5. Vermutungen über die Ursachen
Die Vermutung besteht, dass der Musiklehrer eine gestörte Beziehung zu diesem Jungen hat, was ein Grund für seine Entgleisung sein könnte. Demzufolge würde er bei einzelnen Kindern besonders negativ reagieren. Das Fehlverhalten könnte jedoch noch weitere vielfältige Ursachen haben, zum Beispiel Probleme im privaten Bereich oder eine berufliche Unzufriedenheit und Überforderung, worüber sich an dieser Stelle nur mutmaßen lässt.
6. Fazit der Vignettenauswertung und Bezüge zum Forschungsstand
Solche gewaltförmigen Entgleisungen von Lehrkräften können die Persönlichkeit des Kindes und aller Beteiligten stören und traumatisierend wirken.

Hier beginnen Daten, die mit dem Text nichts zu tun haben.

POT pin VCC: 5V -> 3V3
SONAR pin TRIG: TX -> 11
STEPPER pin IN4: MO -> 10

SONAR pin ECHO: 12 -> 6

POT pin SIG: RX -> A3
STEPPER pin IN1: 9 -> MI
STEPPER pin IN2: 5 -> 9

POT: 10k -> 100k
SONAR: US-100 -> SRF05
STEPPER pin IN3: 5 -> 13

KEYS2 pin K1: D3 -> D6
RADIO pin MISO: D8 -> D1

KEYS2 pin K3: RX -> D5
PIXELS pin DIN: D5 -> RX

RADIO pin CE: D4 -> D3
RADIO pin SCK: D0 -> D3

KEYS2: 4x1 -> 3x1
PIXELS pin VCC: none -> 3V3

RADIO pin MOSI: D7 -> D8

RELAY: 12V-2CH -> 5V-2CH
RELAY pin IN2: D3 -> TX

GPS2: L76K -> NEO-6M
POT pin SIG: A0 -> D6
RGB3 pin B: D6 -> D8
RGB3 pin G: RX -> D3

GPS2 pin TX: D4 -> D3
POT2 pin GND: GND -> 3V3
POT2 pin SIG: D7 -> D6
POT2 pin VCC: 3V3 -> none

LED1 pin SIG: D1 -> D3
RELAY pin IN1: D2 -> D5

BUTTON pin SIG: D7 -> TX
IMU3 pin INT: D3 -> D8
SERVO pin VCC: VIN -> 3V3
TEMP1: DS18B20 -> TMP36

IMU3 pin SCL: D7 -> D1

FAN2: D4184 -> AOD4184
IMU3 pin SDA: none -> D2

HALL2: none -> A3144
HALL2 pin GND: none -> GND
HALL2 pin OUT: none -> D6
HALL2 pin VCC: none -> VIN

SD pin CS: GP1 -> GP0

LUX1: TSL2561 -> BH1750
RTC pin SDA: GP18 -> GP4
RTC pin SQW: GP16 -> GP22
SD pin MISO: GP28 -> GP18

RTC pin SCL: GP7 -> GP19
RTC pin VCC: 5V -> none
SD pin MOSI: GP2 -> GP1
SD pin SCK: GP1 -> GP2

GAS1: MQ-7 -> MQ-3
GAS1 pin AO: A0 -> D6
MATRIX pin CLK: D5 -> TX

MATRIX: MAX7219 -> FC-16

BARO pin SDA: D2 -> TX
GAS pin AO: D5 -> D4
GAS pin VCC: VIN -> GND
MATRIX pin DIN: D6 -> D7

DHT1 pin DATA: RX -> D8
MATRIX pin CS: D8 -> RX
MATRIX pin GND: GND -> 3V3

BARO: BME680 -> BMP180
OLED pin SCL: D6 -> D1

Dieser Übergriff zeigt einen Gefahrenbereich des Musikunterrichts – es lässt sich vermuten, dass der Junge womöglich nicht mehr seine kreativen Ideen musikalisch auslebt. Damit hat Musikunterricht das Gegenteil eines seiner wichtigen Unterrichtsziele, nämlich der Entwicklung der Persönlichkeit des Kindes, womit vor allem die Bereiche der Kreativität und der Freude im Umgang mit der Musik gemeint sind, erreicht.